**Your objective:** Taking the line with "[Guia] Lineage Piece Códigos Ativos Agosto" as the first and the last line of the entries as the final one, copy that span exactly.

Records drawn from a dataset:
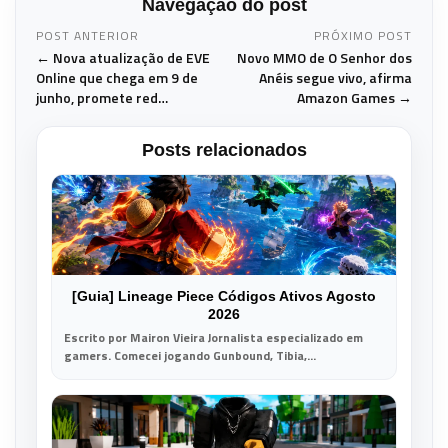
Navegação do post
POST ANTERIOR
PRÓXIMO POST
← Nova atualização de EVE
Novo MMO de O Senhor dos
Online que chega em 9 de
Anéis segue vivo, afirma
junho, promete red…
Amazon Games →
Posts relacionados
[Guia] Lineage Piece Códigos Ativos Agosto
2026
Escrito por Mairon Vieira Jornalista especializado em
gamers. Comecei jogando Gunbound, Tibia,...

**Expected answer:**
[Guia] Lineage Piece Códigos Ativos Agosto
2026
Escrito por Mairon Vieira Jornalista especializado em
gamers. Comecei jogando Gunbound, Tibia,...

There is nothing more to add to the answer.